-- WRITTEN INSTRUCTION --
Pull out the part of the records that opens with the line containing "pose: elev=152.8 azim=184.3" and closes at the end of the records, keeping every line unchanged. Leave the pictures out of your answer.

-- STORED ROWS --
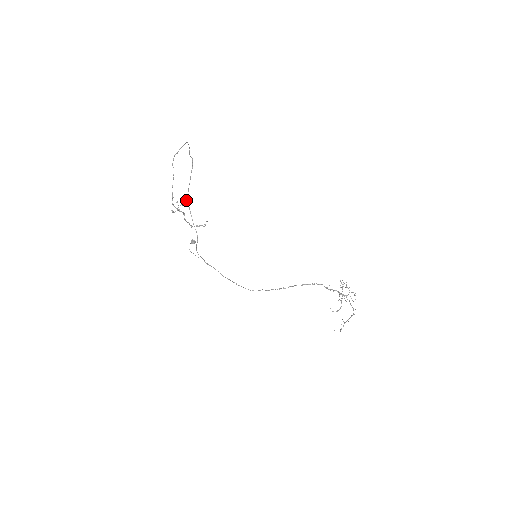
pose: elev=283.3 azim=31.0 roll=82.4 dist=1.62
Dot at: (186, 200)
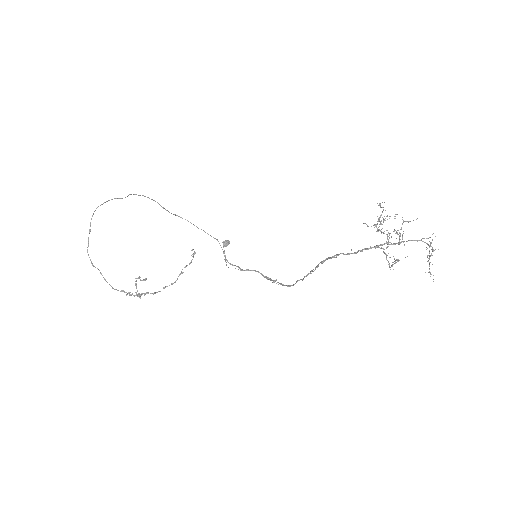
Dot at: occluded
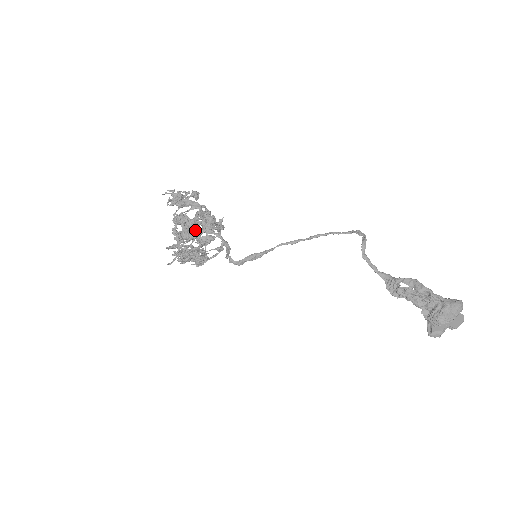
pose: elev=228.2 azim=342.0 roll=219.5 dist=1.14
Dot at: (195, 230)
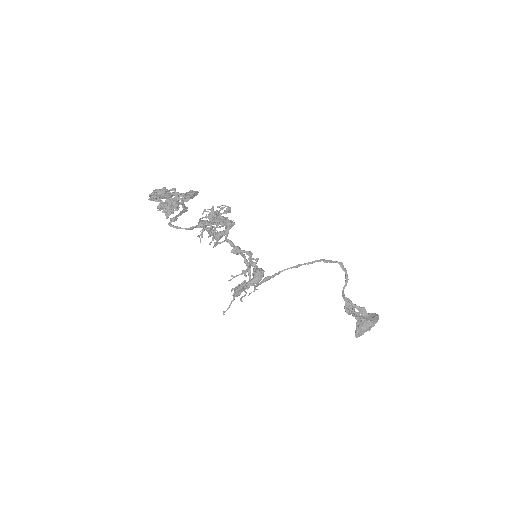
Dot at: (247, 282)
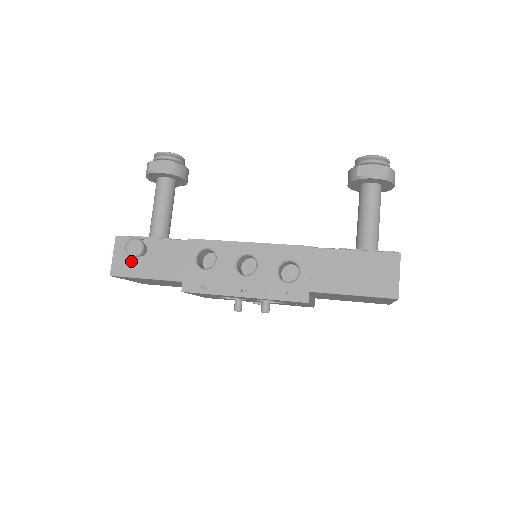
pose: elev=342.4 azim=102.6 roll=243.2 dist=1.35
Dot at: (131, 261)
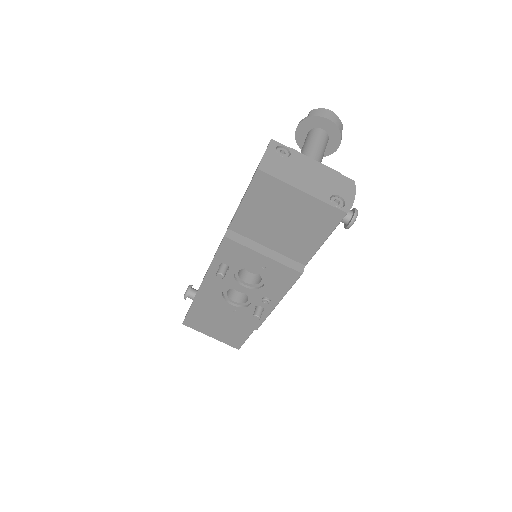
Dot at: occluded
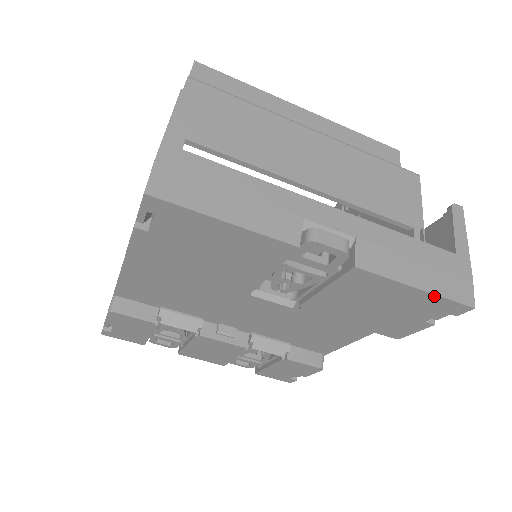
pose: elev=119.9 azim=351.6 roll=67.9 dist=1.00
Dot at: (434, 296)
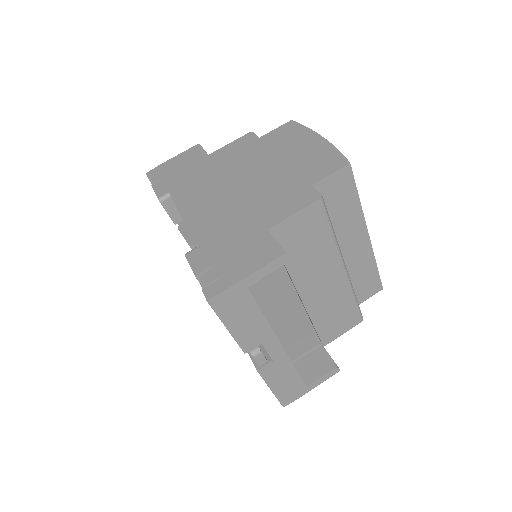
Dot at: occluded
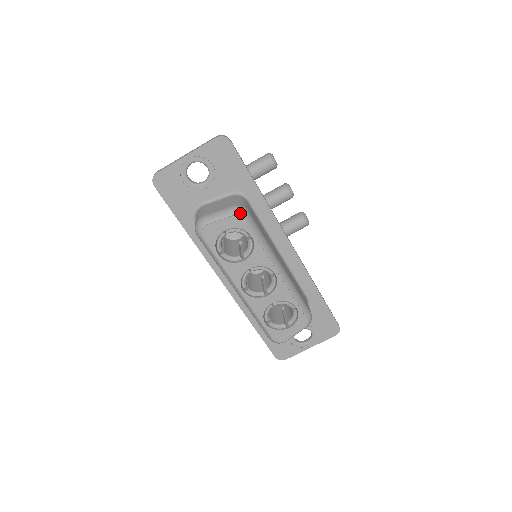
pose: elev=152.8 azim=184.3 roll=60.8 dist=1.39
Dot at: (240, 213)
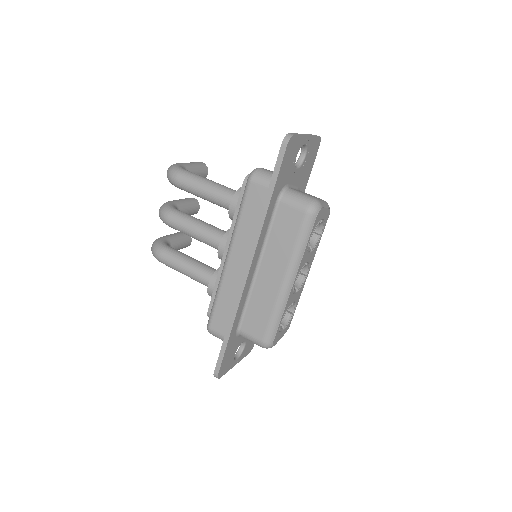
Dot at: occluded
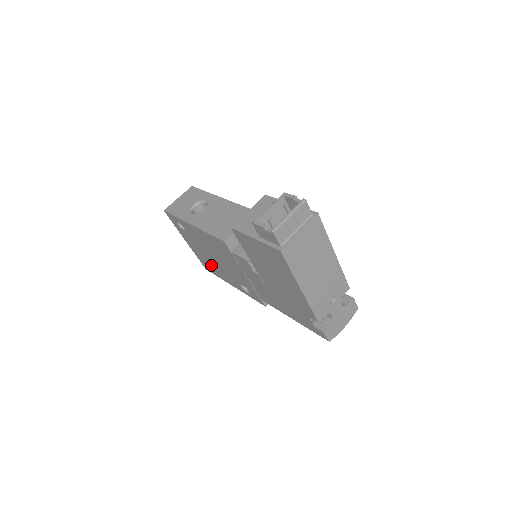
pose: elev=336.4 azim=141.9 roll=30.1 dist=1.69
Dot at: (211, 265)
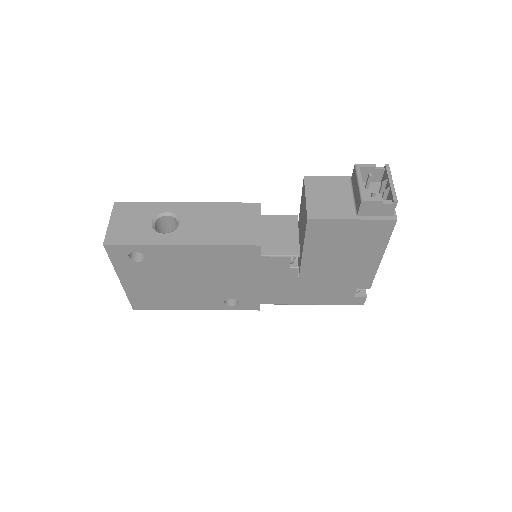
Dot at: (164, 297)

-- EXPECTED ANSWER --
pose: elev=152.8 azim=184.3 roll=60.8 dist=1.39
Dot at: (240, 213)
Dot at: occluded
pose: elev=336.4 azim=141.9 roll=30.1 dist=1.69
Dot at: (211, 265)
Dot at: (164, 297)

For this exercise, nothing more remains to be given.